> [Task prompt] Write the records out exactly as shown. No pictures.

> [Input]
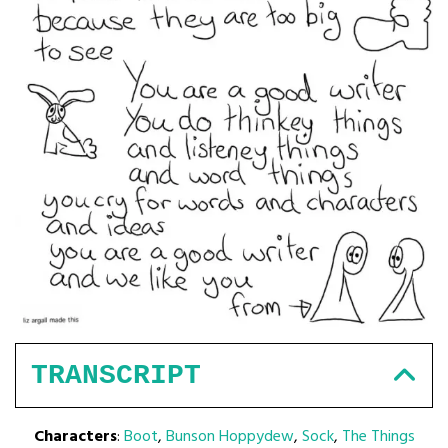
TRANSCRIPT
Characters
:
Boot
,
Bunson Hoppydew
,
Sock
,
The Things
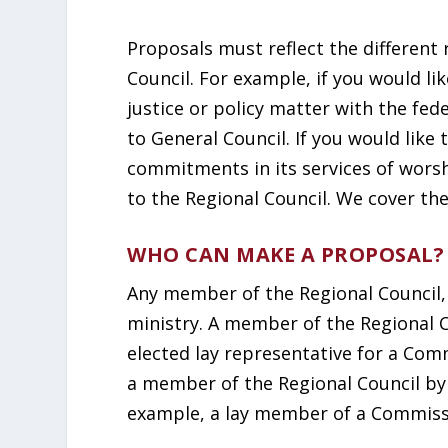
Proposals must reflect the different 
Council. For example, if you would li
justice or policy matter with the f
to General Council. If you would like
commitments in its services of wors
to the Regional Council. We cover th
WHO CAN MAKE A PROPOSAL?
Any member of the Regional Council,
ministry. A member of the Regional C
elected lay representative for a Com
a member of the Regional Council by 
example, a lay member of a Commiss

> [Completed task]
TRANSCRIPT
Characters
:
Boot
,
Bunson Hoppydew
,
Sock
,
The Things
Proposals must reflect the different 
Council. For example, if you would li
justice or policy matter with the f
to General Council. If you would like
commitments in its services of wors
to the Regional Council. We cover th
WHO CAN MAKE A PROPOSAL?
Any member of the Regional Council,
ministry. A member of the Regional C
elected lay representative for a Com
a member of the Regional Council by 
example, a lay member of a Commiss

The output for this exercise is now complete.